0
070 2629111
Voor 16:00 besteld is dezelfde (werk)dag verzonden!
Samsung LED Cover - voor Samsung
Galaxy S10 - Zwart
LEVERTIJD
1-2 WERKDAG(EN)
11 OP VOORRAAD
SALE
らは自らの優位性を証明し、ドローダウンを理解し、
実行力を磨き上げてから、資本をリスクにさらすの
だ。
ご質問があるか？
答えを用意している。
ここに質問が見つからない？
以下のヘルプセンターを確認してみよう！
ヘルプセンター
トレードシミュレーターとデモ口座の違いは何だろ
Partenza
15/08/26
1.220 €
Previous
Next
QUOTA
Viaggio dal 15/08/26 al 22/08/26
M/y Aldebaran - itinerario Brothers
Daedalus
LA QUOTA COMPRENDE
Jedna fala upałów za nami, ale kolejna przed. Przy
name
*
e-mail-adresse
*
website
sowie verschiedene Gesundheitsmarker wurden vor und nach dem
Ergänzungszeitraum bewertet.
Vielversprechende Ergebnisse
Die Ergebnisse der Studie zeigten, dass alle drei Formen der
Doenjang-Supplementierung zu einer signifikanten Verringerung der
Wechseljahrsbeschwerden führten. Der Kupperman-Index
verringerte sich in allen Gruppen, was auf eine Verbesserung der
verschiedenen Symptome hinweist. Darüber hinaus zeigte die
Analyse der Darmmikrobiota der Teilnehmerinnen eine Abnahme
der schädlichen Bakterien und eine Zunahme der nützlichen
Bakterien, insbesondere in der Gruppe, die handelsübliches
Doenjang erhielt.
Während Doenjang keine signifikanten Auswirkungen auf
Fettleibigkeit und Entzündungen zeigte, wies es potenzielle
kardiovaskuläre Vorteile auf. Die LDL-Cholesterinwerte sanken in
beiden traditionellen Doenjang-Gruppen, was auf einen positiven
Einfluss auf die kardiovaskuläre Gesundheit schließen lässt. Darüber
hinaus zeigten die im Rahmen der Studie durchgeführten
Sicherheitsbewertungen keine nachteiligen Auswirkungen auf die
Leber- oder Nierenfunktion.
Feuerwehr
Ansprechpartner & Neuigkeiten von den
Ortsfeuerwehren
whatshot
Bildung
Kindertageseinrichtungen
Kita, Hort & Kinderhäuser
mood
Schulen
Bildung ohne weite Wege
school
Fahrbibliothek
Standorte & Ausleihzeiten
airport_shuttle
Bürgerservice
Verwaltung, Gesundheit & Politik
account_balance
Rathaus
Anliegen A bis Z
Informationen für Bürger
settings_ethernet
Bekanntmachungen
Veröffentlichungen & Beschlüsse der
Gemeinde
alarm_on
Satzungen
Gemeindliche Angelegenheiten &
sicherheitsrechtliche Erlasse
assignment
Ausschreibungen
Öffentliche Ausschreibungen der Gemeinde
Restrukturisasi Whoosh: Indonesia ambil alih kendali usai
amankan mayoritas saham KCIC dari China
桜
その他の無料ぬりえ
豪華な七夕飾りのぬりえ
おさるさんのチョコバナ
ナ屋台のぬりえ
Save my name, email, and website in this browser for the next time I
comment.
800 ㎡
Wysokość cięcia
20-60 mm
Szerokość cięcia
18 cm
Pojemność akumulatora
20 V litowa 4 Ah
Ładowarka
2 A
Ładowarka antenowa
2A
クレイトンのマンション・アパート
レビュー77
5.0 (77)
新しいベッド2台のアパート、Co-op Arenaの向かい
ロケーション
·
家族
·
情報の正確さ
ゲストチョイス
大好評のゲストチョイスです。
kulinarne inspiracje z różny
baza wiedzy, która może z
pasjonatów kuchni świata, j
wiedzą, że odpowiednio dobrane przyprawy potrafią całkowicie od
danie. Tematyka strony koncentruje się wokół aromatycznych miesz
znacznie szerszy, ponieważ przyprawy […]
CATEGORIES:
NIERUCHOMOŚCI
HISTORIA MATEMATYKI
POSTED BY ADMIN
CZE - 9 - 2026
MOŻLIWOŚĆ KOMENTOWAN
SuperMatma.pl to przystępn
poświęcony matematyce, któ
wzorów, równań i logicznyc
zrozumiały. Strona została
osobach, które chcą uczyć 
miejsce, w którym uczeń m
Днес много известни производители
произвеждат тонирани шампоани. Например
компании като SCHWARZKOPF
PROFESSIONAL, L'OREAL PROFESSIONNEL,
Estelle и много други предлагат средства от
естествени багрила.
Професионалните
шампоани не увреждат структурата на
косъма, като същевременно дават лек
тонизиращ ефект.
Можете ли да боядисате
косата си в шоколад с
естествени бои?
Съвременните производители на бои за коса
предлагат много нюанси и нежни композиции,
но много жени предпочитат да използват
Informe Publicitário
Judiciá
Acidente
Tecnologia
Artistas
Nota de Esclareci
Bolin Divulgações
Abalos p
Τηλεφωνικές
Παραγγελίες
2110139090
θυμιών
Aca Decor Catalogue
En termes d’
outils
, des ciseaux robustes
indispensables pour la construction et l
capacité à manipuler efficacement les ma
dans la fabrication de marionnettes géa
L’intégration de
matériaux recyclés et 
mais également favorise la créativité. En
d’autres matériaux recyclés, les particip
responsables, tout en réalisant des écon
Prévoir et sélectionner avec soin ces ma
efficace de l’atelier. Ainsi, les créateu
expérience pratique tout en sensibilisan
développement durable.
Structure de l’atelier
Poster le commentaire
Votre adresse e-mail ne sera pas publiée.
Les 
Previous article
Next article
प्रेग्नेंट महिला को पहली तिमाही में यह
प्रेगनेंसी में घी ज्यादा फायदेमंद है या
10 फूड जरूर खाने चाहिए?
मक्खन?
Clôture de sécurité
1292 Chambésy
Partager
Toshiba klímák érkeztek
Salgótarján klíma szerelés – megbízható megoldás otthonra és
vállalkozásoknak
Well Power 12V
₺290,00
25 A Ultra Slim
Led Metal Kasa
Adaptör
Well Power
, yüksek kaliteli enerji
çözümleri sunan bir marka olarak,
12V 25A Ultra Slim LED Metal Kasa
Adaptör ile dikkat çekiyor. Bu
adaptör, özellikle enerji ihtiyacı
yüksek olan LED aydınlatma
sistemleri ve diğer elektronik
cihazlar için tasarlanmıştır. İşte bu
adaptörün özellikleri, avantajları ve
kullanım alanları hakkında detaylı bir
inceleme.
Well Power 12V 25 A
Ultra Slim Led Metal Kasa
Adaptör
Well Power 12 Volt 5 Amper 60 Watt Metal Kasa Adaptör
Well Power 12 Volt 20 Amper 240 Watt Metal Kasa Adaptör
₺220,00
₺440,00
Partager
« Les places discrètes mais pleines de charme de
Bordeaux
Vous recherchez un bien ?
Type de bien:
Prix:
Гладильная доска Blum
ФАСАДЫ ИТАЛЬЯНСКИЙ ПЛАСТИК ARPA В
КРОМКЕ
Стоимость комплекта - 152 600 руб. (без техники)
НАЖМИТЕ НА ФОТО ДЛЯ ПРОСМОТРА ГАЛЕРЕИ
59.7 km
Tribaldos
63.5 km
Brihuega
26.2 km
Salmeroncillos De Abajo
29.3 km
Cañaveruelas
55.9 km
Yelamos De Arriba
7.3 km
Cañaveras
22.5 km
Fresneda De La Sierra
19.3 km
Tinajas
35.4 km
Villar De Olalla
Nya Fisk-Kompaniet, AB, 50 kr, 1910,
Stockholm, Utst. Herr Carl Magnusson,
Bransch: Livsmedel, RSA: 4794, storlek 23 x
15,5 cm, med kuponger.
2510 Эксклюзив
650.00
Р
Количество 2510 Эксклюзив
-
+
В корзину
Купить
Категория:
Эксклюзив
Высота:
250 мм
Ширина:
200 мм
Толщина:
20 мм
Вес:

Work task:
Every entry should be given again exactly as written.

Finished exercise:
0
070 2629111
Voor 16:00 besteld is dezelfde (werk)dag verzonden!
Samsung LED Cover - voor Samsung
Galaxy S10 - Zwart
LEVERTIJD
1-2 WERKDAG(EN)
11 OP VOORRAAD
SALE
らは自らの優位性を証明し、ドローダウンを理解し、
実行力を磨き上げてから、資本をリスクにさらすの
だ。
ご質問があるか？
答えを用意している。
ここに質問が見つからない？
以下のヘルプセンターを確認してみよう！
ヘルプセンター
トレードシミュレーターとデモ口座の違いは何だろ
Partenza
15/08/26
1.220 €
Previous
Next
QUOTA
Viaggio dal 15/08/26 al 22/08/26
M/y Aldebaran - itinerario Brothers
Daedalus
LA QUOTA COMPRENDE
Jedna fala upałów za nami, ale kolejna przed. Przy
name
*
e-mail-adresse
*
website
sowie verschiedene Gesundheitsmarker wurden vor und nach dem
Ergänzungszeitraum bewertet.
Vielversprechende Ergebnisse
Die Ergebnisse der Studie zeigten, dass alle drei Formen der
Doenjang-Supplementierung zu einer signifikanten Verringerung der
Wechseljahrsbeschwerden führten. Der Kupperman-Index
verringerte sich in allen Gruppen, was auf eine Verbesserung der
verschiedenen Symptome hinweist. Darüber hinaus zeigte die
Analyse der Darmmikrobiota der Teilnehmerinnen eine Abnahme
der schädlichen Bakterien und eine Zunahme der nützlichen
Bakterien, insbesondere in der Gruppe, die handelsübliches
Doenjang erhielt.
Während Doenjang keine signifikanten Auswirkungen auf
Fettleibigkeit und Entzündungen zeigte, wies es potenzielle
kardiovaskuläre Vorteile auf. Die LDL-Cholesterinwerte sanken in
beiden traditionellen Doenjang-Gruppen, was auf einen positiven
Einfluss auf die kardiovaskuläre Gesundheit schließen lässt. Darüber
hinaus zeigten die im Rahmen der Studie durchgeführten
Sicherheitsbewertungen keine nachteiligen Auswirkungen auf die
Leber- oder Nierenfunktion.
Feuerwehr
Ansprechpartner & Neuigkeiten von den
Ortsfeuerwehren
whatshot
Bildung
Kindertageseinrichtungen
Kita, Hort & Kinderhäuser
mood
Schulen
Bildung ohne weite Wege
school
Fahrbibliothek
Standorte & Ausleihzeiten
airport_shuttle
Bürgerservice
Verwaltung, Gesundheit & Politik
account_balance
Rathaus
Anliegen A bis Z
Informationen für Bürger
settings_ethernet
Bekanntmachungen
Veröffentlichungen & Beschlüsse der
Gemeinde
alarm_on
Satzungen
Gemeindliche Angelegenheiten &
sicherheitsrechtliche Erlasse
assignment
Ausschreibungen
Öffentliche Ausschreibungen der Gemeinde
Restrukturisasi Whoosh: Indonesia ambil alih kendali usai
amankan mayoritas saham KCIC dari China
桜
その他の無料ぬりえ
豪華な七夕飾りのぬりえ
おさるさんのチョコバナ
ナ屋台のぬりえ
Save my name, email, and website in this browser for the next time I
comment.
800 ㎡
Wysokość cięcia
20-60 mm
Szerokość cięcia
18 cm
Pojemność akumulatora
20 V litowa 4 Ah
Ładowarka
2 A
Ładowarka antenowa
2A
クレイトンのマンション・アパート
レビュー77
5.0 (77)
新しいベッド2台のアパート、Co-op Arenaの向かい
ロケーション
·
家族
·
情報の正確さ
ゲストチョイス
大好評のゲストチョイスです。
kulinarne inspiracje z różny
baza wiedzy, która może z
pasjonatów kuchni świata, j
wiedzą, że odpowiednio dobrane przyprawy potrafią całkowicie od
danie. Tematyka strony koncentruje się wokół aromatycznych miesz
znacznie szerszy, ponieważ przyprawy […]
CATEGORIES:
NIERUCHOMOŚCI
HISTORIA MATEMATYKI
POSTED BY ADMIN
CZE - 9 - 2026
MOŻLIWOŚĆ KOMENTOWAN
SuperMatma.pl to przystępn
poświęcony matematyce, któ
wzorów, równań i logicznyc
zrozumiały. Strona została
osobach, które chcą uczyć 
miejsce, w którym uczeń m
Днес много известни производители
произвеждат тонирани шампоани. Например
компании като SCHWARZKOPF
PROFESSIONAL, L'OREAL PROFESSIONNEL,
Estelle и много други предлагат средства от
естествени багрила.
Професионалните
шампоани не увреждат структурата на
косъма, като същевременно дават лек
тонизиращ ефект.
Можете ли да боядисате
косата си в шоколад с
естествени бои?
Съвременните производители на бои за коса
предлагат много нюанси и нежни композиции,
но много жени предпочитат да използват
Informe Publicitário
Judiciá
Acidente
Tecnologia
Artistas
Nota de Esclareci
Bolin Divulgações
Abalos p
Τηλεφωνικές
Παραγγελίες
2110139090
θυμιών
Aca Decor Catalogue
En termes d’
outils
, des ciseaux robustes
indispensables pour la construction et l
capacité à manipuler efficacement les ma
dans la fabrication de marionnettes géa
L’intégration de
matériaux recyclés et 
mais également favorise la créativité. En
d’autres matériaux recyclés, les particip
responsables, tout en réalisant des écon
Prévoir et sélectionner avec soin ces ma
efficace de l’atelier. Ainsi, les créateu
expérience pratique tout en sensibilisan
développement durable.
Structure de l’atelier
Poster le commentaire
Votre adresse e-mail ne sera pas publiée.
Les 
Previous article
Next article
प्रेग्नेंट महिला को पहली तिमाही में यह
प्रेगनेंसी में घी ज्यादा फायदेमंद है या
10 फूड जरूर खाने चाहिए?
मक्खन?
Clôture de sécurité
1292 Chambésy
Partager
Toshiba klímák érkeztek
Salgótarján klíma szerelés – megbízható megoldás otthonra és
vállalkozásoknak
Well Power 12V
₺290,00
25 A Ultra Slim
Led Metal Kasa
Adaptör
Well Power
, yüksek kaliteli enerji
çözümleri sunan bir marka olarak,
12V 25A Ultra Slim LED Metal Kasa
Adaptör ile dikkat çekiyor. Bu
adaptör, özellikle enerji ihtiyacı
yüksek olan LED aydınlatma
sistemleri ve diğer elektronik
cihazlar için tasarlanmıştır. İşte bu
adaptörün özellikleri, avantajları ve
kullanım alanları hakkında detaylı bir
inceleme.
Well Power 12V 25 A
Ultra Slim Led Metal Kasa
Adaptör
Well Power 12 Volt 5 Amper 60 Watt Metal Kasa Adaptör
Well Power 12 Volt 20 Amper 240 Watt Metal Kasa Adaptör
₺220,00
₺440,00
Partager
« Les places discrètes mais pleines de charme de
Bordeaux
Vous recherchez un bien ?
Type de bien:
Prix:
Гладильная доска Blum
ФАСАДЫ ИТАЛЬЯНСКИЙ ПЛАСТИК ARPA В
КРОМКЕ
Стоимость комплекта - 152 600 руб. (без техники)
НАЖМИТЕ НА ФОТО ДЛЯ ПРОСМОТРА ГАЛЕРЕИ
59.7 km
Tribaldos
63.5 km
Brihuega
26.2 km
Salmeroncillos De Abajo
29.3 km
Cañaveruelas
55.9 km
Yelamos De Arriba
7.3 km
Cañaveras
22.5 km
Fresneda De La Sierra
19.3 km
Tinajas
35.4 km
Villar De Olalla
Nya Fisk-Kompaniet, AB, 50 kr, 1910,
Stockholm, Utst. Herr Carl Magnusson,
Bransch: Livsmedel, RSA: 4794, storlek 23 x
15,5 cm, med kuponger.
2510 Эксклюзив
650.00
Р
Количество 2510 Эксклюзив
-
+
В корзину
Купить
Категория:
Эксклюзив
Высота:
250 мм
Ширина:
200 мм
Толщина:
20 мм
Вес:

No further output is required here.